Journal of virology 2016 07 2790(16) 7109-17 doi 10.1128/JVI.00728-16
Human cytomegalovirus (HCMV) pUL93 and pUL77 are both essential for virus growth, but their functions in the virus life cycle remain mostly unresolved. Homologs of pUL93 and pUL77 in herpes simplex virus 1 (HSV-1) and pseudorabies virus (PRV) are known to interact to form a complex at capsid vertices known as the capsid vertex-specific component (CVSC), which likely stabilizes nucleocapsids during virus maturation and also aids in nuclear egress. In herpesviruses, nucleocapsids assemble and partially mature in nuclear replication compartments and then travel to the inner nuclear membrane (INM) for nuclear egress. The factors governing the recruitment of nucleocapsids to the INM are not known. Kinetic analysis of pUL93 demonstrates that this protein is expressed late during infection and localizes primarily to the nucleus of infected cells. pUL93 associates with both virions and capsids and interacts with the components of the nuclear egress complex (NEC), namely, pUL50, pUL53, and pUL97, during infection. Also, multiple regions in pUL93 can independently interact with pUL77, which has been shown to help retain viral DNA during capsid assembly. These studies, combined with our earlier report of an essential role of pUL93 in viral DNA packaging, indicate that pUL93 serves as an important link between nucleocapsid maturation and nuclear egress.

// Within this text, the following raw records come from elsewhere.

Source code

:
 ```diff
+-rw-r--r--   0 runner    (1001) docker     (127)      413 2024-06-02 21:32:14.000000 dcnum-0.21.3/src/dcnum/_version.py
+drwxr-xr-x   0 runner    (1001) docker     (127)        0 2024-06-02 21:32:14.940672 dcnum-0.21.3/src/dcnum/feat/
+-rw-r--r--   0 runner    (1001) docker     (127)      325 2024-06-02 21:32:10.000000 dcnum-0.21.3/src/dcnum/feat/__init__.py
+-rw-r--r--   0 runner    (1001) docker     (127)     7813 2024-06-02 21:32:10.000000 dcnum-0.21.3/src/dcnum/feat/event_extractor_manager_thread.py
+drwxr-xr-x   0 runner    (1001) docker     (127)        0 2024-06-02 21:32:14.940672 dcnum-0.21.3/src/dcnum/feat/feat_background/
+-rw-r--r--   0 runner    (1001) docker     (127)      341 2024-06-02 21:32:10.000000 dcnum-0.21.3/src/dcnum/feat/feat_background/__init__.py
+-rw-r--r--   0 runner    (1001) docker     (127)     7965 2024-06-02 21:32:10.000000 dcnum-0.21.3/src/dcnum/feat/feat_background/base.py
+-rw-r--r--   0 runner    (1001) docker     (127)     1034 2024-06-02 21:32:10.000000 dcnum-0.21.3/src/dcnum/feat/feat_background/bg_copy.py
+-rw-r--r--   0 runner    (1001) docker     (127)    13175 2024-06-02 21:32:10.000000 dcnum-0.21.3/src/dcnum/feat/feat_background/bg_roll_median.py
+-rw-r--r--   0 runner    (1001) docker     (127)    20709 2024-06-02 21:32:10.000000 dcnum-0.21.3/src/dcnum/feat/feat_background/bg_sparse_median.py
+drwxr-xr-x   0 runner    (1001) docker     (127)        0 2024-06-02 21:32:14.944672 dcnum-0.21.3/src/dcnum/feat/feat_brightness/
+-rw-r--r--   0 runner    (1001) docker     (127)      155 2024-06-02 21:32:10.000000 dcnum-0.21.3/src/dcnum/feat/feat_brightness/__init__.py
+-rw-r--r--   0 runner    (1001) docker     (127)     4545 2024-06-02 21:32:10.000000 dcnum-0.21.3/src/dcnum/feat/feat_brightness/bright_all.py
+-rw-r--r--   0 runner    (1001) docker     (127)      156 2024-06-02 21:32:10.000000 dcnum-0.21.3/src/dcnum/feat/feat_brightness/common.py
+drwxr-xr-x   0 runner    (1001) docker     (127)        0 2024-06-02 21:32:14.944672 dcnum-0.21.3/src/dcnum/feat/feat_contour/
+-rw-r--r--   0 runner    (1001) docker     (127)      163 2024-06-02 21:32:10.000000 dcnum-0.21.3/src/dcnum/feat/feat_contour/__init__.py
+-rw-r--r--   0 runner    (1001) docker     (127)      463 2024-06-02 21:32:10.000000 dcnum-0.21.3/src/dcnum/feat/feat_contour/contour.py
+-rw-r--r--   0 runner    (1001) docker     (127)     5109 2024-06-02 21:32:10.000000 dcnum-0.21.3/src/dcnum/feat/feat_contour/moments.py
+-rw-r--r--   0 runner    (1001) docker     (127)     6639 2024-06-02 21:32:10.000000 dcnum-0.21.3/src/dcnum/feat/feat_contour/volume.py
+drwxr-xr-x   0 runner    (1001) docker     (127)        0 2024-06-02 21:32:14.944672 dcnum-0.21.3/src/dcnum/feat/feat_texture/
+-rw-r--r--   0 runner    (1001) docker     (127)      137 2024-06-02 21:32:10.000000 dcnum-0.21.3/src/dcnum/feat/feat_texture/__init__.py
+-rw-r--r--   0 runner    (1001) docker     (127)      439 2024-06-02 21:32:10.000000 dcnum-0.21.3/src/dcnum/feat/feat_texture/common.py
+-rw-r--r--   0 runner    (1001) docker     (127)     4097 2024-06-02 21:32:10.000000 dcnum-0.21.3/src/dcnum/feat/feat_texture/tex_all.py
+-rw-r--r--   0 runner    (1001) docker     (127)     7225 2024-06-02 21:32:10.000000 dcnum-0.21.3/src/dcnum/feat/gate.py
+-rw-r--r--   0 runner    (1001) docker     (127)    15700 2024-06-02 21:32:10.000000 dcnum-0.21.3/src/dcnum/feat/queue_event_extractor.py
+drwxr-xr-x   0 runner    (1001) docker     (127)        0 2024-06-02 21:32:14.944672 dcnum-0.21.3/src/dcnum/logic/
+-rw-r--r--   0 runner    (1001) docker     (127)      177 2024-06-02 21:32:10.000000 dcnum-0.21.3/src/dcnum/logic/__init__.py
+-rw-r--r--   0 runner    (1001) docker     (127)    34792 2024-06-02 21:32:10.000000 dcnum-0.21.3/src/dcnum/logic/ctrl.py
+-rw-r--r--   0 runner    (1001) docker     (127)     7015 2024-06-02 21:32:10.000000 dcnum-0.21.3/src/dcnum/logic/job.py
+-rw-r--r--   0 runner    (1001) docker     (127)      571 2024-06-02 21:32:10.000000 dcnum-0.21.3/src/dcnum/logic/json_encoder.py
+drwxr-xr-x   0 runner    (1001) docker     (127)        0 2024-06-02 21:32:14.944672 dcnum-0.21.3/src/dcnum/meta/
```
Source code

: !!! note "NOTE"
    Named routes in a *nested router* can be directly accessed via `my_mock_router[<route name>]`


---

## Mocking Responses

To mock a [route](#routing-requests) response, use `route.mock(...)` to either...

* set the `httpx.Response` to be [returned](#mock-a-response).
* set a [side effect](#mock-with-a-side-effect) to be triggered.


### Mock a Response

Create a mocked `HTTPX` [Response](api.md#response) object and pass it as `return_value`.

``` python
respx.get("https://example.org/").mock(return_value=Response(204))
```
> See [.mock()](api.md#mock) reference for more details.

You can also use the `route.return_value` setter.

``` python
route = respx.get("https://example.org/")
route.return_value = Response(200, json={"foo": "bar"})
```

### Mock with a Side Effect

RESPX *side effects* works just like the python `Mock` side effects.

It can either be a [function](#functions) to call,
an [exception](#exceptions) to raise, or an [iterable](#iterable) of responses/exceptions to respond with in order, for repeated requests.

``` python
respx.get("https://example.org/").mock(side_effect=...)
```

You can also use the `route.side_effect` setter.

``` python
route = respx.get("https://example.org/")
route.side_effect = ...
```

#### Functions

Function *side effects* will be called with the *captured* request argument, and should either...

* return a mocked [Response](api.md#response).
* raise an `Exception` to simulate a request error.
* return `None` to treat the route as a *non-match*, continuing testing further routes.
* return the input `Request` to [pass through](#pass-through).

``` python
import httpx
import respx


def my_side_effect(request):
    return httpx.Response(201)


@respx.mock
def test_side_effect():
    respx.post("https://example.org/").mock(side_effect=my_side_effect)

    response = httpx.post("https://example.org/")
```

HCMV causes life-threatening disease and disability in immunocompromised patients and congenitally infected newborns. In this study, we investigated the functions of HCMV essential tegument protein pUL93 and determined that it interacts with the components of the nuclear egress complex, namely, pUL50, pUL53, and pUL97. We also found that pUL93 specifically interacts with pUL77, which helps retain viral DNA during capsid assembly. Together, our data point toward an important role of pUL93 in linking virus maturation to nuclear egress. In addition to expanding our knowledge of the process of HCMV maturation, information from these studies will also be utilized to develop new antiviral therapies.